Morals must not be lost in the fog of war

Last week, the US Department of Justice released a report on the legal framework that had governed the United States’ subsequent treatment of prisoners in the post-911 world. The US Government had hired lawyers to craft some justification for ‘enhanced interrogation techniques’ of captured suspects, and said lawyers had performed their jobs with no small degree of legal creativity. 

Thursday, March 04, 2010

Last week, the US Department of Justice released a report on the legal framework that had governed the United States’ subsequent treatment of prisoners in the post-911 world. The US Government had hired lawyers to craft some justification for ‘enhanced interrogation techniques’ of captured suspects, and said lawyers had performed their jobs with no small degree of legal creativity.  The report was critical of the lawyers in question and their attempts at legal obfuscation.

The issue went to the one of the core dilemmas in the United States debate over torture: should the United States make its moral standing an important part of its decision-making process?

Many opponents of torture argued that engaging in such activities put the United States on the same moral plane as their enemies who seek to destroy them.
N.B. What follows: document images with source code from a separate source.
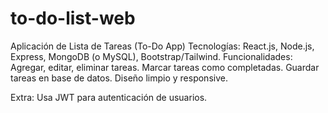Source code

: # to-do-list-web
Aplicación de Lista de Tareas (To-Do App) 
 Tecnologías: React.js, Node.js, Express, MongoDB (o MySQL), Bootstrap/Tailwind.
 Funcionalidades:
 Agregar, editar, eliminar tareas.
 Marcar tareas como completadas.
 Guardar tareas en base de datos.
 Diseño limpio y responsive.

Extra: Usa JWT para autenticación de usuarios.
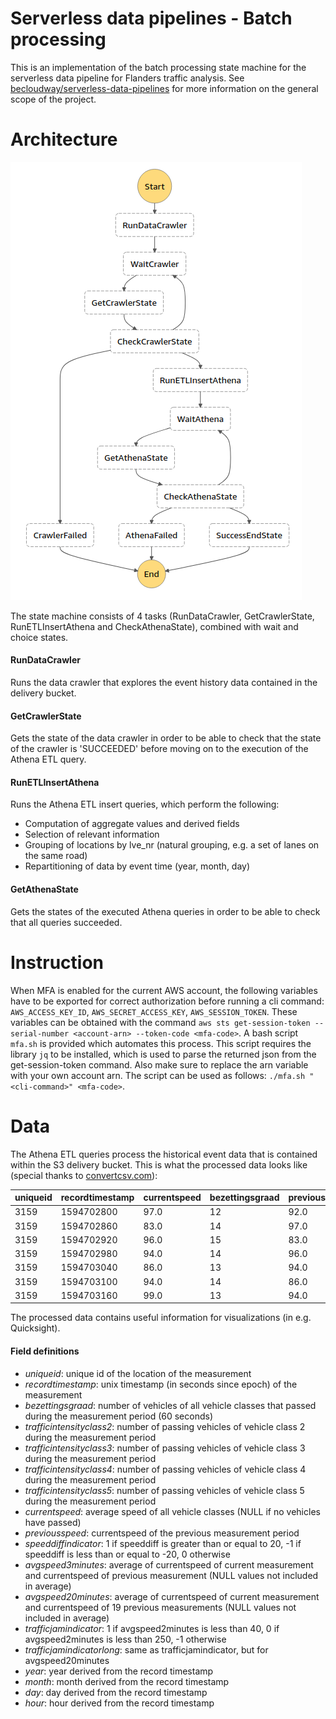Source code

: # Serverless data pipelines - Batch processing
This is an implementation of the batch processing state machine for the serverless data pipeline for Flanders traffic analysis.
See [becloudway/serverless-data-pipelines](https://github.com/becloudway/serverless-data-pipeline) for more information on the general scope of the project.

# Architecture
![State machine](img/statemachine.png)

The state machine consists of 4 tasks (RunDataCrawler, GetCrawlerState, RunETLInsertAthena and CheckAthenaState), 
combined with wait and choice states.

#### RunDataCrawler
Runs the data crawler that explores the event history data contained in the delivery bucket.

#### GetCrawlerState
Gets the state of the data crawler in order to be able to check that the state of the crawler is 'SUCCEEDED' before 
moving on to the execution of the Athena ETL query.

#### RunETLInsertAthena
Runs the Athena ETL insert queries, which perform the following:
* Computation of aggregate values and derived fields
* Selection of relevant information
* Grouping of locations by lve_nr (natural grouping, e.g. a set of lanes on the same road)
* Repartitioning of data by event time (year, month, day)

#### GetAthenaState
Gets the states of the executed Athena queries in order to be able to check that all queries succeeded.

# Instruction
When MFA is enabled for the current AWS account, the following variables have to be exported for correct authorization 
before running a cli command: `AWS_ACCESS_KEY_ID`, `AWS_SECRET_ACCESS_KEY`, `AWS_SESSION_TOKEN`. These variables can be 
obtained with the command `aws sts get-session-token --serial-number <account-arn> --token-code <mfa-code>`. 
A bash script `mfa.sh` is provided which automates this process. This script requires the library `jq` to be installed,
which is used to parse the returned json from the get-session-token command. Also make sure to replace the arn variable
with your own account arn. The script can be used as follows: `./mfa.sh "<cli-command>" <mfa-code>`.

# Data
The Athena ETL queries process the historical event data that is contained within the S3 delivery bucket.
This is what the processed data looks like (special thanks to [convertcsv.com](https://www.convertcsv.com/csv-to-markdown.htm)):

|uniqueid|recordtimestamp|currentspeed|bezettingsgraad|previousspeed|trafficjamindicator|trafficjamindicatorlong|trafficintensityclass2|trafficintensityclass3|trafficintensityclass4|trafficintensityclass5|speeddiffindicator|avgspeed3minutes|avgspeed20minutes|year|month|day|hour|
|--------|---------------|------------|---------------|-------------|-------------------|-----------------------|----------------------|----------------------|----------------------|----------------------|------------------|----------------|-----------------|----|-----|---|----|
|3159    |1594702800     |97.0        |12             |92.0         |0                  |0                      |4                     |2                     |1                     |5                     |0                 |94.5            |97.75            |2020|7    |14 |5   |
|3159    |1594702860     |83.0        |14             |97.0         |0                  |0                      |4                     |1                     |2                     |7                     |0                 |90.0            |96.95            |2020|7    |14 |5   |
|3159    |1594702920     |96.0        |15             |83.0         |0                  |0                      |7                     |1                     |0                     |7                     |0                 |89.5            |96.6             |2020|7    |14 |5   |
|3159    |1594702980     |94.0        |14             |96.0         |0                  |0                      |6                     |4                     |1                     |3                     |0                 |95.0            |95.7             |2020|7    |14 |5   |
|3159    |1594703040     |86.0        |13             |94.0         |0                  |0                      |5                     |1                     |2                     |5                     |0                 |90.0            |94.9             |2020|7    |14 |5   |
|3159    |1594703100     |94.0        |14             |86.0         |0                  |0                      |6                     |2                     |3                     |3                     |0                 |90.0            |94.9             |2020|7    |14 |5   |
|3159    |1594703160     |99.0        |13             |94.0         |0                  |0                      |7                     |0                     |2                     |4                     |0                 |96.5            |95.05            |2020|7    |14 |5   |

The processed data contains useful information for visualizations (in e.g. Quicksight).

#### Field definitions
* *uniqueid*: unique id of the location of the measurement
* *recordtimestamp*: unix timestamp (in seconds since epoch) of the measurement
* *bezettingsgraad*: number of vehicles of all vehicle classes that passed during the measurement period (60 seconds)
* *trafficintensityclass2*: number of passing vehicles of vehicle class 2 during the measurement period
* *trafficintensityclass3*: number of passing vehicles of vehicle class 3 during the measurement period
* *trafficintensityclass4*: number of passing vehicles of vehicle class 4 during the measurement period
* *trafficintensityclass5*: number of passing vehicles of vehicle class 5 during the measurement period
* *currentspeed*: average speed of all vehicle classes (NULL if no vehicles have passed)
* *previousspeed*: currentspeed of the previous measurement period
* *speeddiffindicator*: 1 if speeddiff is greater than or equal to 20, -1 if speeddiff is less than or equal to -20, 0 otherwise
* *avgspeed3minutes*: average of currentspeed of current measurement and currentspeed of previous measurement (NULL values not included in average)
* *avgspeed20minutes*: average of currentspeed of current measurement and currentspeed of 19 previous measurements (NULL values not included in average)
* *trafficjamindicator*: 1 if avgspeed2minutes is less than 40, 0 if avgspeed2minutes is less than 250, -1 otherwise
* *trafficjamindicatorlong*: same as trafficjamindicator, but for avgspeed20minutes
* *year*: year derived from the record timestamp
* *month*: month derived from the record timestamp
* *day*: day derived from the record timestamp
* *hour*: hour derived from the record timestamp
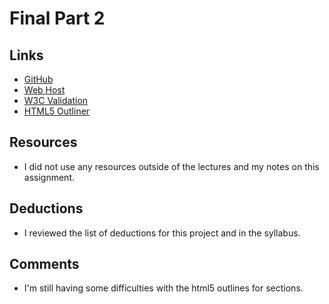 # Final Part 2

## Links
* [GitHub](https://github.com/shannon8611/project_final2_adams_shannon.git)
* [Web Host](http://www.shannoneadams.com/project_final2_adams_shannon)
* [W3C Validation](https://validator.w3.org/nu/?doc=http%3A%2F%2Fwww.shannoneadams.com%2Fproject_final2_adams_shannon%2F)
* [HTML5 Outliner](https://gsnedders.html5.org/outliner/process.py?url=http%3A%2F%2Fwww.shannoneadams.com%2Fproject_final2_adams_shannon%2F)



## Resources
*  I did not use any resources outside of the lectures and my notes on this assignment.


## Deductions
* I reviewed the list of deductions for this project
and in the syllabus.

## Comments
* I'm still having some difficulties with the html5 outlines for sections.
They argue that going down the torture path would irrevocably corrupt the soul of the nation. This is a somewhat melodramatic but essentially accurate depiction of their position.

Proponents of the status-quo argue that the ethic core of the nation has to give way to national security concerns. ‘We are at war so the rules of the game have changed’ they argue.

They see dwelling on morals and ethics as weak and unrealistic in times of war- in this case the war on terrorism. Of course the fact that this could be a perpetual war is a complication they are unwilling to face. If war is never-ending, then the moral compromises therein are never-ending too.

Another intriguing report caught my attention last week- this time not a government document but an academic paper.

The paper looked at Countries who had signed the International Convention on Torture and looked at whether signing and ratifying the convention had an effect on the Countries’ actual stance on torture and overall human rights record. They discovered that the opposite was true.

Governments which were notorious human rights abusers signed the convention with the full intention of ignoring them. The point of doing so was to put on a show of strength for opponents.

The twisted but sly logic behind this was to send a message that the Government in question could afford to risk the wrath of public opinion to carry on business as usual. Signing a convention against torture, perversely, becomes an interest to entrench torture.

Both items interested me because they go to the heart of one of the main dilemmas of international relations: Does a nation have a moral character that it should project?

It is not just the Americans who are worried about the moral core of their Nation of course. Most Countries to different degrees face this issue, but it is a complex one.

The Countries who signed the Torture convention as a way to entrench unethical and violent governance assume that moral concerns must inevitably give way to the ruthless nature of totalitarian government. They assume that projecting an ethical centre is a luxury or at best completely irrelevant to governance.

They might even argue that a Country is an amoral entity in much the same way that a corporation is, so talk of a ‘moral nation’ is a tricky affair.

This would be untenable because obviously a Government affects its citizens in many more ways than a corporation could ever dream of- for example they have the power to punish its’ citizens with the full force of the law.

Ultimately a nation does have a moral core in much the same way a person does. This moral core is an aggregation of the actions of both public and private actors. After all, it is not just Governments and public institutions that project the moral centre of a nation: the citizens as a bloc do the same thing, in both a cultural and a day-to-day framework.

In that sense, I think the Americans who are anti-torture have something in their favour: they recognize that a Country does have an ethical core.

Morality is never a luxury or an irrelevance. More importantly, they realize that this must be defended even in times of strife.